Dataset records:
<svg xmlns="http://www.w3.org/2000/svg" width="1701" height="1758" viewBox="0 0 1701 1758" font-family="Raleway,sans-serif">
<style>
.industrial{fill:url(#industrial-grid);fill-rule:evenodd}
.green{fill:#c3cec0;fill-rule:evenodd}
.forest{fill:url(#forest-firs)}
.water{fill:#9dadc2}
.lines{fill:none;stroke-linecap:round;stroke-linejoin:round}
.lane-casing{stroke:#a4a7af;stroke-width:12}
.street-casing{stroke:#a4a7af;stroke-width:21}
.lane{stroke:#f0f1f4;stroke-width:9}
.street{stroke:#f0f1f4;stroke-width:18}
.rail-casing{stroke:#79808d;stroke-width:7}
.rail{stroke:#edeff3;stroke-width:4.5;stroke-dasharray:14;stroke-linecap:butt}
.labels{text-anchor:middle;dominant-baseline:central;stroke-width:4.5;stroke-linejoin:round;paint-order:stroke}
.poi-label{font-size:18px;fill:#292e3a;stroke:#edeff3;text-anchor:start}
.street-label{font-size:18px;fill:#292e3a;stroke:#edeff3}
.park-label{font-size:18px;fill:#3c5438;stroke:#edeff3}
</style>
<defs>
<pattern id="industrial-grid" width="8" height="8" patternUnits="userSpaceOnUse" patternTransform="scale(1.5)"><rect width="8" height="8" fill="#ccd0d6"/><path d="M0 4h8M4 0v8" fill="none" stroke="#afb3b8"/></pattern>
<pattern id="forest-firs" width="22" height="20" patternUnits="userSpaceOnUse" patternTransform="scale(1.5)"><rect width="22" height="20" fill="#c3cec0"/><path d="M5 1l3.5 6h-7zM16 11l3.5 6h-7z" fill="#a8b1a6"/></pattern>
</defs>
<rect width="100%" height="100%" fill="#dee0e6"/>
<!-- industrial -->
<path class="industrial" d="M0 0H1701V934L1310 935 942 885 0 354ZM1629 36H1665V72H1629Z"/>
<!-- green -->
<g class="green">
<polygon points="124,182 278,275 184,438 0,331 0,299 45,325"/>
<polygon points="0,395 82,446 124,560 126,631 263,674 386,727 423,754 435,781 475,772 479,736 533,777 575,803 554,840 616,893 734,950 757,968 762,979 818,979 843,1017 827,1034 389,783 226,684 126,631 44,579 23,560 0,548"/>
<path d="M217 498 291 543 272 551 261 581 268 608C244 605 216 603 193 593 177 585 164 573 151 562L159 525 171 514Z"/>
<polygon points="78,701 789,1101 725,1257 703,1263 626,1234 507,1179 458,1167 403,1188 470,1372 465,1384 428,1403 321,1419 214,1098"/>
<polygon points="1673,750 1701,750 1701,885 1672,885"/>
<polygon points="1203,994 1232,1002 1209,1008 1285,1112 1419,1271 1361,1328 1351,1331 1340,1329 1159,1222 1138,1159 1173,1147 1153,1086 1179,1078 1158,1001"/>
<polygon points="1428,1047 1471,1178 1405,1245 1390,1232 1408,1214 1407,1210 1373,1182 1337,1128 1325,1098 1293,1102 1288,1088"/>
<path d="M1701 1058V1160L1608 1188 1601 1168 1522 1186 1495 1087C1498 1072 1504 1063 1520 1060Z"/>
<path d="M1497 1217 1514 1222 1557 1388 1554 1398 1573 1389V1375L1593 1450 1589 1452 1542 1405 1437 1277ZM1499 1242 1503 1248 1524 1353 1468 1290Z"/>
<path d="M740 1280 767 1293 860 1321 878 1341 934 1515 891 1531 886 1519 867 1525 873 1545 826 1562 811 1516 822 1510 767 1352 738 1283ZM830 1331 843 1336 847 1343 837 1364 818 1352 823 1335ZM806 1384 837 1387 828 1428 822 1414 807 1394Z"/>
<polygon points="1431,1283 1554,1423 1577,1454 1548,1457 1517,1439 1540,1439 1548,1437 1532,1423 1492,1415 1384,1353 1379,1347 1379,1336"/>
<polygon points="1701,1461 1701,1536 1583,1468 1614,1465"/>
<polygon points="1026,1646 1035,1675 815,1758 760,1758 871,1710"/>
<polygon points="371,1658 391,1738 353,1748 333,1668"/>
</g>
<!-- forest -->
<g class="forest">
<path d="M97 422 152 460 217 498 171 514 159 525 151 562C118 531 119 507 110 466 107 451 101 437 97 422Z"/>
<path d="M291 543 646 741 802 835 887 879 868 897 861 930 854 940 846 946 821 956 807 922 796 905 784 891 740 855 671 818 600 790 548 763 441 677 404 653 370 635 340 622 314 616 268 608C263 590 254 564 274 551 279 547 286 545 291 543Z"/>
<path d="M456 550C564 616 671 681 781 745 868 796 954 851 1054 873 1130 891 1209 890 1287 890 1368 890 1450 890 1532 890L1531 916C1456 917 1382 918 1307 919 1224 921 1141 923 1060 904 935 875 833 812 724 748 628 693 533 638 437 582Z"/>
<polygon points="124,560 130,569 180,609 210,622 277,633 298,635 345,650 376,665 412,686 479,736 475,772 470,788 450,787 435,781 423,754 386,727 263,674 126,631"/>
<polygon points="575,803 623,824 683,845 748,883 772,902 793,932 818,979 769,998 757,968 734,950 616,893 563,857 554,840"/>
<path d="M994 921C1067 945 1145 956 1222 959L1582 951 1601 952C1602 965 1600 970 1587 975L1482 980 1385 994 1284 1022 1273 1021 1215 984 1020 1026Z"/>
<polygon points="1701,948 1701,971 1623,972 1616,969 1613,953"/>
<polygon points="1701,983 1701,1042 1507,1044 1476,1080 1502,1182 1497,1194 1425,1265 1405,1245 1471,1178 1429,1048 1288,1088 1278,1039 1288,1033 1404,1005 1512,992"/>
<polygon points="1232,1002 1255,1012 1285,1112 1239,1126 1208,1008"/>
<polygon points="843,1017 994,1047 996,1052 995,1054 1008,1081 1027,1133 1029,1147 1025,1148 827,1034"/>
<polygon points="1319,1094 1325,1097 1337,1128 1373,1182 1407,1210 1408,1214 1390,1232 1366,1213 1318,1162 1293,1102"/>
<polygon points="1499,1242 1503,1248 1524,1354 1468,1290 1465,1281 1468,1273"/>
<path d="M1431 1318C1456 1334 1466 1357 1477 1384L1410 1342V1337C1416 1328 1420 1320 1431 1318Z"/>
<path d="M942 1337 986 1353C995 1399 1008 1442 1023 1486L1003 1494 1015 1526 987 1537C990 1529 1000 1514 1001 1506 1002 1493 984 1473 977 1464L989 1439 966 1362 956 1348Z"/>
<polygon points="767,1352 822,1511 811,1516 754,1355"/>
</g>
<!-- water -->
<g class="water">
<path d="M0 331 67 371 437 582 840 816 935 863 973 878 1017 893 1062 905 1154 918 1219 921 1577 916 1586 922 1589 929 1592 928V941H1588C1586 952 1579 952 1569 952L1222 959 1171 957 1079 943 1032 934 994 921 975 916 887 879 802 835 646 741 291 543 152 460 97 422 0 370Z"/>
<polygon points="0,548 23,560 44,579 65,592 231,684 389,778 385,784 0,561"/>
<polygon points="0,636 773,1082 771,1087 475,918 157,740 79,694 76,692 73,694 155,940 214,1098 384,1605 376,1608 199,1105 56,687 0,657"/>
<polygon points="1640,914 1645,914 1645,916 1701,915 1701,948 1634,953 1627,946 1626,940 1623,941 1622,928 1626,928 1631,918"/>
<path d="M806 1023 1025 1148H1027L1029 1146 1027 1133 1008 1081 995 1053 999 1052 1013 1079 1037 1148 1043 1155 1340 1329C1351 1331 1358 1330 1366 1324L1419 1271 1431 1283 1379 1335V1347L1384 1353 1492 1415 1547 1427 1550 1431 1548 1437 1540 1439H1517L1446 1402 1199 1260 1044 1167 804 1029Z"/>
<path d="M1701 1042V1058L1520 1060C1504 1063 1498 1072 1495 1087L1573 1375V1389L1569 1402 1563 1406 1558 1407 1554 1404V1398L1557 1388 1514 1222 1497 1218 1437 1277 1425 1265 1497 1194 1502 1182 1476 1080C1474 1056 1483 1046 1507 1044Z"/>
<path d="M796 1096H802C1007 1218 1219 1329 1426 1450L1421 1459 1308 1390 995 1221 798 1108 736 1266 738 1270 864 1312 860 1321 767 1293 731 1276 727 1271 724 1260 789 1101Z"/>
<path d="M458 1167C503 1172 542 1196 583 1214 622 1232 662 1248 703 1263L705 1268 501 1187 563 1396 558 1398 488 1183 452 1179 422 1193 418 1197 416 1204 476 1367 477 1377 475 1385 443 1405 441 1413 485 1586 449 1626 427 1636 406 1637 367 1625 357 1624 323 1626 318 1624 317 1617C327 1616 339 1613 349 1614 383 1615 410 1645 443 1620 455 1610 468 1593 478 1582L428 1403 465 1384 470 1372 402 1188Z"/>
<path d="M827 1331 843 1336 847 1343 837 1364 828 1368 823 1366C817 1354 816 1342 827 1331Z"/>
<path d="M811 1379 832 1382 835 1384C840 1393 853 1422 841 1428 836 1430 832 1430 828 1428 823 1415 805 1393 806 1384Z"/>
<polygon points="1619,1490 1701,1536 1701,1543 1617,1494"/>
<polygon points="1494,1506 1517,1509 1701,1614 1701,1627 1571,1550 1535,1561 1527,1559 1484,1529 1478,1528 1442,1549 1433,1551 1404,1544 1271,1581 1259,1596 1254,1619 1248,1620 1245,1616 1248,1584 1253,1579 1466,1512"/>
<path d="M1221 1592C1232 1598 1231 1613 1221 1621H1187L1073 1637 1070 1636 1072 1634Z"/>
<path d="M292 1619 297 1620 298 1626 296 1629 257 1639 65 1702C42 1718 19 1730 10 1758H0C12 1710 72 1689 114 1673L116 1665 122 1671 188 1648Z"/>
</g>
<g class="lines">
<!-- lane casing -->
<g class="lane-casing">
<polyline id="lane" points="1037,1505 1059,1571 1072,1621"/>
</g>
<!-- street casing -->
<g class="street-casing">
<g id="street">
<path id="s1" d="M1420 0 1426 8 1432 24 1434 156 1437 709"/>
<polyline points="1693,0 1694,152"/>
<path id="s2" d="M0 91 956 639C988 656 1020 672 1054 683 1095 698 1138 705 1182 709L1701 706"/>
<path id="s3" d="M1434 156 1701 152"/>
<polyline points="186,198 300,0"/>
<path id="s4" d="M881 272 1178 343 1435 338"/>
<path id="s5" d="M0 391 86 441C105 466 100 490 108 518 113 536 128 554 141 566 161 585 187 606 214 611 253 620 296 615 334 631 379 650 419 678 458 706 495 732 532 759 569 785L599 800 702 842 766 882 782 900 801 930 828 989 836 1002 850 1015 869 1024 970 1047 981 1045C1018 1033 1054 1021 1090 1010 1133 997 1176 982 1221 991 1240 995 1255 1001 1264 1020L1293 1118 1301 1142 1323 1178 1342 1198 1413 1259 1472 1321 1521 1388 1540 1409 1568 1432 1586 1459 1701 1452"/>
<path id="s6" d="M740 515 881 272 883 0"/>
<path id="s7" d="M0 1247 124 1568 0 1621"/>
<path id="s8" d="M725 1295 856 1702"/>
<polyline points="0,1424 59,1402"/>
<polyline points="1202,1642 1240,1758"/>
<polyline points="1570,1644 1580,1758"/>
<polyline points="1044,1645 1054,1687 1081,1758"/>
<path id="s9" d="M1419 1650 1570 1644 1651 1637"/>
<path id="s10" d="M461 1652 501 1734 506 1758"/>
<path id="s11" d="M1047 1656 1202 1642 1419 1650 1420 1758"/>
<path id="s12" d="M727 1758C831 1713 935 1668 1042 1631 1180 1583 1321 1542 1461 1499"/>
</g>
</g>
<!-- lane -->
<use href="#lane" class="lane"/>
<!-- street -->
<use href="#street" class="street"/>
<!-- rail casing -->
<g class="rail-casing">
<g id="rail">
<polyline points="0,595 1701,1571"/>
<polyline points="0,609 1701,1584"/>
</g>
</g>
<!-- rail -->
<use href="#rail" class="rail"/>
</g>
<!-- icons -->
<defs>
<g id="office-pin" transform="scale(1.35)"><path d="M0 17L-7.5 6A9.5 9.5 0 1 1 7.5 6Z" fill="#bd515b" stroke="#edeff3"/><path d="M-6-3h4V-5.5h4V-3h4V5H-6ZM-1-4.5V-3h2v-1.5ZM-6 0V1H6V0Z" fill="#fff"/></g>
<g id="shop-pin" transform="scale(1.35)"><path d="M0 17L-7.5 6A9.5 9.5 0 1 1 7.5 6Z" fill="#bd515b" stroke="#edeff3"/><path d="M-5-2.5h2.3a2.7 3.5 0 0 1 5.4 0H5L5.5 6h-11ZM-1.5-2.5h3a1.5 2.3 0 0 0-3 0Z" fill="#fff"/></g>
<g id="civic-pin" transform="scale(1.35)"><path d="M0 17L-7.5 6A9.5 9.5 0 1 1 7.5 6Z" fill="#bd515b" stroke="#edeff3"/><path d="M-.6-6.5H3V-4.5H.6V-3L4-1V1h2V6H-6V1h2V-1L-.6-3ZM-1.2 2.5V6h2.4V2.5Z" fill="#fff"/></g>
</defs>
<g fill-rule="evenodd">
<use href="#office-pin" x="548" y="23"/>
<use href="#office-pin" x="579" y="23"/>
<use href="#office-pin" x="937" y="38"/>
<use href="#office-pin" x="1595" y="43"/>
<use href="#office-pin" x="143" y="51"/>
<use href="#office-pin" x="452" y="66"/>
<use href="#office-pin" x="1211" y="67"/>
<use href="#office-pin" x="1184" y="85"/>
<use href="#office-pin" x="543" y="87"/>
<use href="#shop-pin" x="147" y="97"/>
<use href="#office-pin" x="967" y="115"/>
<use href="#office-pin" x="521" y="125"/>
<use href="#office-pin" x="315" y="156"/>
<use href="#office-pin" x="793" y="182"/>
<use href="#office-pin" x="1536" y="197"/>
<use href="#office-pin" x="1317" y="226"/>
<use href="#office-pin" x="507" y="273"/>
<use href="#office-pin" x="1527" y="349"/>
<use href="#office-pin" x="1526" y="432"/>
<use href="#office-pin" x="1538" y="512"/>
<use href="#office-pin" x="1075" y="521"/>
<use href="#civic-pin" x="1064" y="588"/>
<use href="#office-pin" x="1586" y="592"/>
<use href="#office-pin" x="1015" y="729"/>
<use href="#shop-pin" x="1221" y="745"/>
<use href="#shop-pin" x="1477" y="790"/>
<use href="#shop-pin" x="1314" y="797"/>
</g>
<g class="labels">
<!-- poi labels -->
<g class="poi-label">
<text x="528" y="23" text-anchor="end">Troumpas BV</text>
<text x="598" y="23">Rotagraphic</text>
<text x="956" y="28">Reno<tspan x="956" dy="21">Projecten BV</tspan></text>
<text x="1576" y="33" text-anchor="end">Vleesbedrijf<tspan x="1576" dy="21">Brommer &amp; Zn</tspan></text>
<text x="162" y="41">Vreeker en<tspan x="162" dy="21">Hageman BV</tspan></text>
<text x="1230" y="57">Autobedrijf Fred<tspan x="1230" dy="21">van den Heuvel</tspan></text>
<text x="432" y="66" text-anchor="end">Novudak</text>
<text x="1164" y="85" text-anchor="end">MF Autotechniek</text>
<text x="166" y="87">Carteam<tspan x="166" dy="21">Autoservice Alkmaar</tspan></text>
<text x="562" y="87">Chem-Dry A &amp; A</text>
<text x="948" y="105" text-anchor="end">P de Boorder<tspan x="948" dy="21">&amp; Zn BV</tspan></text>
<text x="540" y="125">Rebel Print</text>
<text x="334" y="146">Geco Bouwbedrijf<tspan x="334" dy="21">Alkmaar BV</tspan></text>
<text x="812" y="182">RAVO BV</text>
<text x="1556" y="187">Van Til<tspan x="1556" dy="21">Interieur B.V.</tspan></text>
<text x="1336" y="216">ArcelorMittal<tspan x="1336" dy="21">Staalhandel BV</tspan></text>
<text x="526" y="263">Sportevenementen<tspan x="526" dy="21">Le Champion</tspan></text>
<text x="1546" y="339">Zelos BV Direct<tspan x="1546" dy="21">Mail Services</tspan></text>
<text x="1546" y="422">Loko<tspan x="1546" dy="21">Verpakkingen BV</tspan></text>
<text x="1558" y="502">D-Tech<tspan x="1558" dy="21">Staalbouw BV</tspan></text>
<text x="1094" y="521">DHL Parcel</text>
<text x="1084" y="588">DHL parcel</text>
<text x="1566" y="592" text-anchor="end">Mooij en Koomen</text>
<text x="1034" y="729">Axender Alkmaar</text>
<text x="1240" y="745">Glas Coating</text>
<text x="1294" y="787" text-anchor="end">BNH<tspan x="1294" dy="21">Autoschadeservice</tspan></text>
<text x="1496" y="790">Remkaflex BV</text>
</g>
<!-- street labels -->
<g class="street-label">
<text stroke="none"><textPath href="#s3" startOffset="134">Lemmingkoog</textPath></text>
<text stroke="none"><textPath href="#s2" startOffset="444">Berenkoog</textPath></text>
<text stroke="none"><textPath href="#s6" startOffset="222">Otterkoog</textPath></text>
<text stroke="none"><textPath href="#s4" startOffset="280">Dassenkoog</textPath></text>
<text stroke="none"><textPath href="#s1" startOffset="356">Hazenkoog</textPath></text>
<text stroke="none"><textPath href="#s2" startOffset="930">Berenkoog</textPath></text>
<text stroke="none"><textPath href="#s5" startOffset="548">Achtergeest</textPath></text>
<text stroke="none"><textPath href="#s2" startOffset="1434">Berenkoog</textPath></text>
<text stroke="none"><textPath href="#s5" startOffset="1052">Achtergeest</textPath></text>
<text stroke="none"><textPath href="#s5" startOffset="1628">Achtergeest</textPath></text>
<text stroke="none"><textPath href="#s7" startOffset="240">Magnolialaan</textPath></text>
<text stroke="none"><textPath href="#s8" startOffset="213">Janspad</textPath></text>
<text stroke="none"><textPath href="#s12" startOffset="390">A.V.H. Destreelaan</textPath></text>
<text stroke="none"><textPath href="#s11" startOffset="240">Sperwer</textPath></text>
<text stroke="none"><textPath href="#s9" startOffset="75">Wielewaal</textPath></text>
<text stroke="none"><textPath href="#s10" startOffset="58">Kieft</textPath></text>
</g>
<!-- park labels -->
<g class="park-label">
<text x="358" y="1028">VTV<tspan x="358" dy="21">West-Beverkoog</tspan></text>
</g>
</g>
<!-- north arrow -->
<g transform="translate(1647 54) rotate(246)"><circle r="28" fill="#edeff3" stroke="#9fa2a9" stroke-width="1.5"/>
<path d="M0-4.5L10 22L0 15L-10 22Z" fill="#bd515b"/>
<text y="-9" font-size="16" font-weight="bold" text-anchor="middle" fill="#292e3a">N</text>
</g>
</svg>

EXERCISE INSTRUCTIONS:
Which lines of the data hold the string "park"? Return each of them.

RESPONSE TO THE TASK:
.park-label{font-size:18px;fill:#3c5438;stroke:#edeff3}
<!-- park labels -->
<g class="park-label">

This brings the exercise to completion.